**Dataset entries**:
———
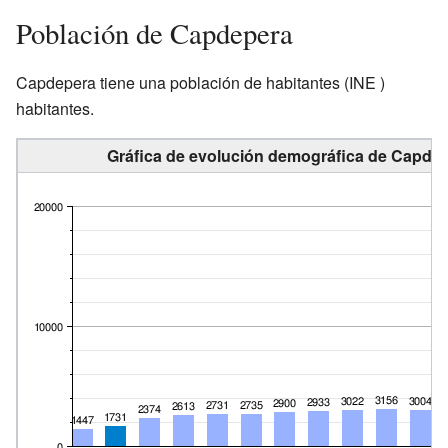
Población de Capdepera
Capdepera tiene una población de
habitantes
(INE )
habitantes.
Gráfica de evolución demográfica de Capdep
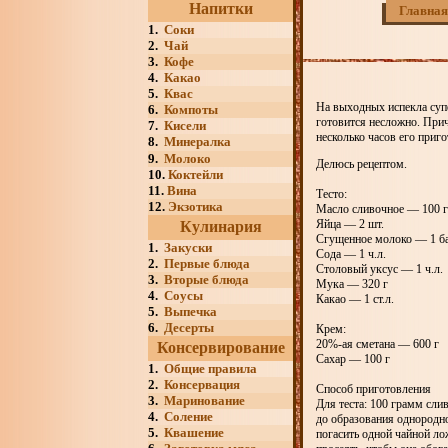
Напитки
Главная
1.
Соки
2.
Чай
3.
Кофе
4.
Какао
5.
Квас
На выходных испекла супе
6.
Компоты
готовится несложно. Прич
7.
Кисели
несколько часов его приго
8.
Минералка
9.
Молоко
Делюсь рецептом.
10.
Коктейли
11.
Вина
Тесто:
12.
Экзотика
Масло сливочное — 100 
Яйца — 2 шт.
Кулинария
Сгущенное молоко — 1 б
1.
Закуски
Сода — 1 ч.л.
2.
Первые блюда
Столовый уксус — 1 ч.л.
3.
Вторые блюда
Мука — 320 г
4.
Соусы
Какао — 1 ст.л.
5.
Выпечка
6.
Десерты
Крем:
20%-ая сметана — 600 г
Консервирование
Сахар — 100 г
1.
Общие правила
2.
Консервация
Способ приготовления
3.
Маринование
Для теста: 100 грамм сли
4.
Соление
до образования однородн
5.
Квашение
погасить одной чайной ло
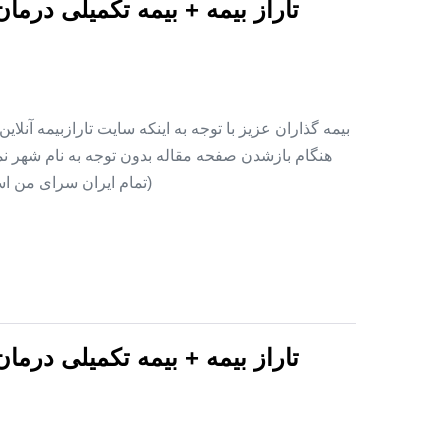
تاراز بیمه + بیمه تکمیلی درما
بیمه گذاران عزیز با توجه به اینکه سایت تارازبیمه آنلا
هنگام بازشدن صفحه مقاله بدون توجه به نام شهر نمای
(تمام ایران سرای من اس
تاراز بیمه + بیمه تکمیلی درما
———
**Exercise aim**: Copy out every line of text read from the pages in all of the records above, character for character. Omit the pictures.

**Your solution**:
Población de Capdepera
Capdepera tiene una población de
habitantes
(INE )
habitantes.
Gráfica de evolución demográfica de Capdep
Напитки
Главная
1.
Соки
2.
Чай
3.
Кофе
4.
Какао
5.
Квас
На выходных испекла супе
6.
Компоты
готовится несложно. Прич
7.
Кисели
несколько часов его приго
8.
Минералка
9.
Молоко
Делюсь рецептом.
10.
Коктейли
11.
Вина
Тесто:
12.
Экзотика
Масло сливочное — 100 
Яйца — 2 шт.
Кулинария
Сгущенное молоко — 1 б
1.
Закуски
Сода — 1 ч.л.
2.
Первые блюда
Столовый уксус — 1 ч.л.
3.
Вторые блюда
Мука — 320 г
4.
Соусы
Какао — 1 ст.л.
5.
Выпечка
6.
Десерты
Крем:
20%-ая сметана — 600 г
Консервирование
Сахар — 100 г
1.
Общие правила
2.
Консервация
Способ приготовления
3.
Маринование
Для теста: 100 грамм сли
4.
Соление
до образования однородн
5.
Квашение
погасить одной чайной ло
تاراز بیمه + بیمه تکمیلی درما
بیمه گذاران عزیز با توجه به اینکه سایت تارازبیمه آنلا
هنگام بازشدن صفحه مقاله بدون توجه به نام شهر نمای
(تمام ایران سرای من اس
تاراز بیمه + بیمه تکمیلی درما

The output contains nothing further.